Императоры, конечно, всегда имели доступ к непревзойденным имперским библиотекам — но теперь они стали рассматривать общее содействие образованию как одну из своих обязанностей. К моменту смерти Василия II Константинополь был домом для выдающихся поэтов, юристов и историков — блестящего собрания образованных людей, равного которому на Западе не возникало до эпохи Возрождения.
К сожалению, Василий II не оставил наследников, достойных подобного великолепного наследства. Вдобавок культурный расцвет, подаривший империи настолько выдающийся образованный класс, также сделал придворную знать высокомерной и обособленной, полностью уверенной в том, что она может управлять государством лучше, чем кто-либо другой. Смерть Василия неожиданно отдала судьбу империи им в руки, и они умышленно выбирали слабых и легко поддающихся влиянию императоров, которые были больше заинтересованы в том, чтобы сохранить новообретенную власть, чем во благе для государства.

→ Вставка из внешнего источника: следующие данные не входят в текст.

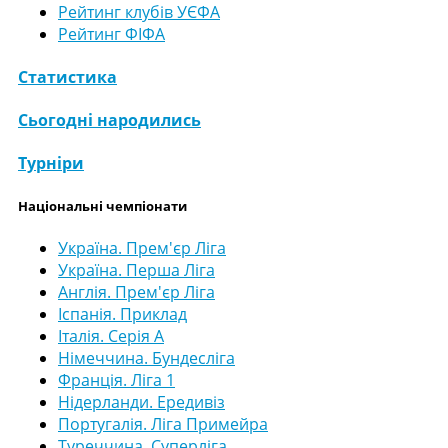
Рейтинг клубів УЄФА
Рейтинг ФІФА
Статистика
Сьогодні народились
Турніри
Національні чемпіонати
Україна. Прем'єр Ліга
Україна. Перша Ліга
Англія. Прем'єр Ліга
Іспанія. Приклад
Італія. Серія А
Німеччина. Бундесліга
Франція. Ліга 1
Нідерланди. Ередивіз
Португалія. Ліга Примейра
Туреччина. Суперліга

Как ни странно, эта недальновидная политика знати, по которой на трон сажали заурядных людей, привела к ее собственному угасанию. Тяжелое налоговое бремя снова легло на бедняков, не затронув богатых, а от земельных законов македонской династии императоры скоро отказались, оставив крестьян во власти хищных землевладельцев. Богатые добавили к своим обширных имениям почти все земли, в то время как их доверенные лица при дворе добились снятия с них налогового обложения. Недалекие императоры, столкнувшись с практически независимой аристократией и теперь серьезно нуждаясь в деньгах, пошли на шаг, еще более обостривший проблему: они снизили вес золотой монеты, чего империя ухитрялась избегать почти семьсот лет. Деньги начали обесцениваться, запустив маховик инфляции, и авторитет Византии стал падать, поскольку заграничные торговцы отказывались от дешевеющей валюты.
Мелкие фермеры оказались на грани исчезновения, часто превращаясь в сервов — крепостных на своей собственной земле. Поскольку ветераны войн больше не были в состоянии заниматься земледелием, вся система «крестьянин-солдат» развалилась. [173] Византийская армия, теперь опасно ослабевшая, была вынуждена полагаться на наемников, а руководство ею перешло от военных к малокомпетентным политикам. Внешние вторжения и политический хаос ударом молота обрушились на империю, оставшуюся без контроля, сокрушив и духовную, и светскую власть. За короткий промежуток в пятьдесят лет империя была потрясена двумя трагедиями, которые подорвали ее силу и расшатали основания государства. Хотя Византия просуществовала еще четыре столетия, она никогда так полностью и не оправилась от этого двойного удара.
173
Селить на границах империи ветеранов, которые могли бы составлять хорошо обученное ополчение в обмен на владение землей, было в Византии обычной практикой. Эта система позволяла значительно снизить расходы на оборону без серьезного ослабления безопасности империи и великолепно работала долгие годы.